LAUSR

Lanthanides are widely codoped in persistent luminescence phosphors (PLPs) to elevate defect concentration and enhance luminescence efficiency. However, the deleterious cross-relaxation between activators and lanthanides inevitably quenches persistent luminescence, particularly in heavily doped phosphors. Herein, we report a core-shell engineering strategy to minimize the unwanted cross-relaxation but retain the charge trapping capacity of heavily doped persistent luminescence phosphors by confining the activators and lanthanides in the core and shell, respectively. As a proof of concept, we prepared a series of codoped ZnGa2O4:Cr, Ln (CD-Ln, Ln = Nd, Eu, Gd, Tb, Dy, Ho, Er, Tm, Yb) and core-shell structured ZnGa2O4:Cr@ZnGa2O4:Ln (CS-Ln) nanoparticles. First-principles investigations suggested that lanthanide doping elevated the electron trap concentration for enhancing persistent luminescence, but energy transfer (ET) from Cr3+ to Ln3+ ions quenched the persistent luminescence. The spatial separation of Cr3+ and Ln3+ ions in the core-shell structured CS-Ln nanoparticles suppressed the ET from Cr3+ to Ln3+. Due to the efficient suppression of deleterious ET, the optimal doping concentration of Ln in CS-Ln was elevated 50 times compared to CD-Ln.
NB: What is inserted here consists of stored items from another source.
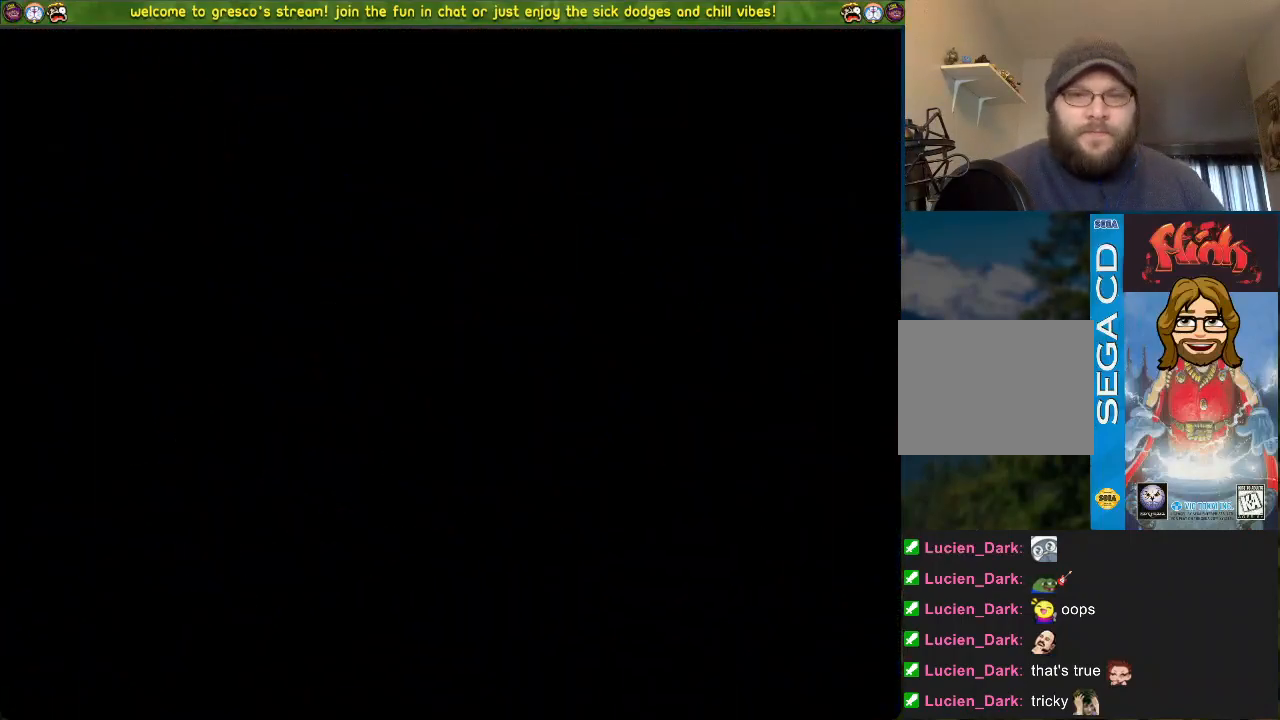
{"buttons": [], "left_stick": "center", "right_stick": "center", "events": []}
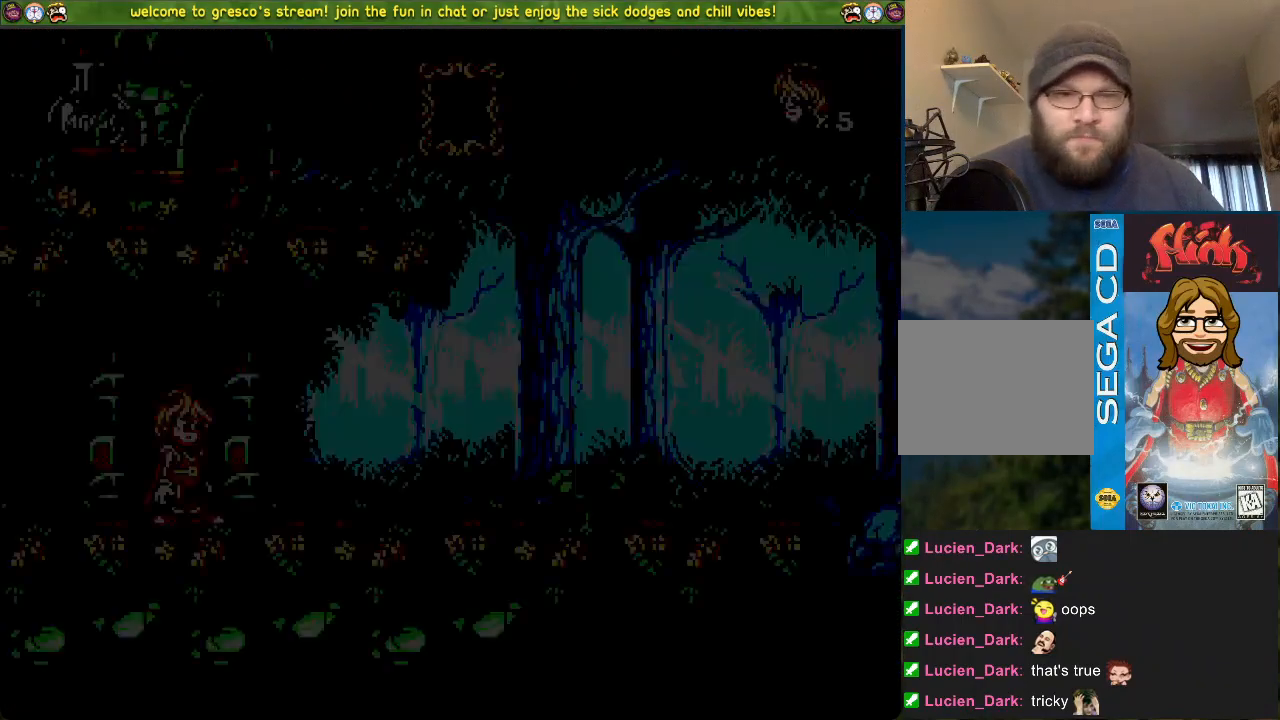
{"buttons": [], "left_stick": "center", "right_stick": "center", "events": []}
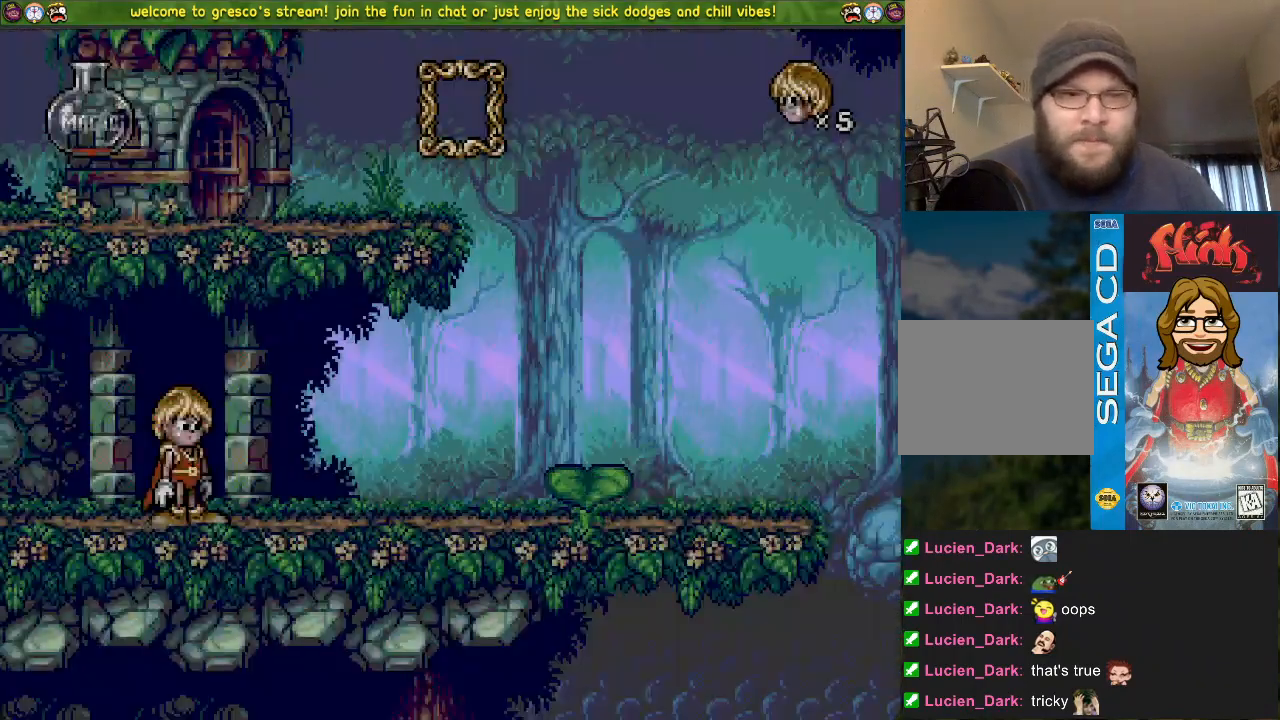
{"buttons": ["DPAD_LEFT"], "left_stick": "center", "right_stick": "left"}
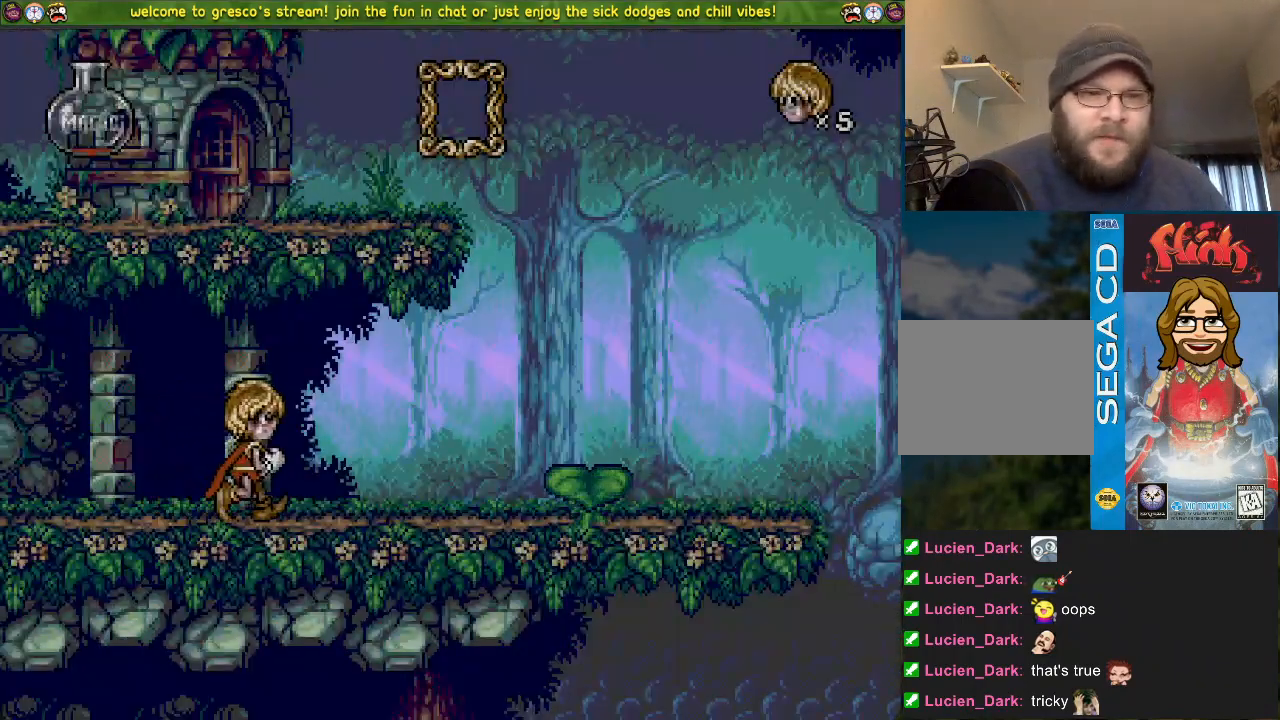
{"buttons": ["DPAD_LEFT"], "left_stick": "center", "right_stick": "center", "events": [[500, "right_stick", "center"]]}
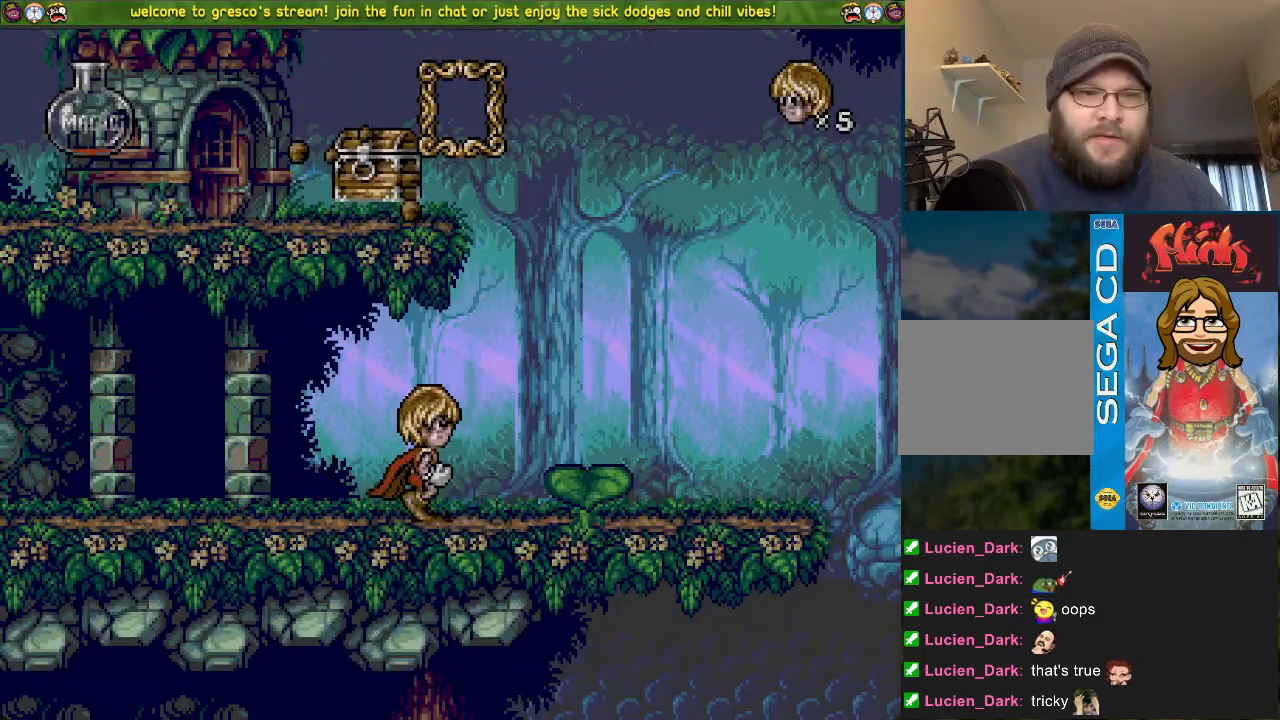
{"buttons": [], "left_stick": "center", "right_stick": "center", "events": [[67, "CROSS", "down"], [134, "CROSS", "up"], [234, "DPAD_LEFT", "up"], [317, "DPAD_DOWN", "down"], [468, "DPAD_DOWN", "up"]]}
Moreover, the persistent luminescence intensity of CS-5%Ln was up to 60 times that of the original ZnGa2O4:Cr. The CS-5%Ln displayed significantly improved signal-to-noise ratios in bioimaging. Further, the CS-Ln was interfaced with the lycopene-producing bacteria Rhodopseudomonas palustris for solar-to-chemical synthesis, and the lycopene productivity was increased by 190%. This work provides a reliable solution to fulfill the potential of lanthanides in enhancing persistent luminescence and can further promote the applications of persistent luminescence phosphors in biomedicine and solar-to-chemical synthesis.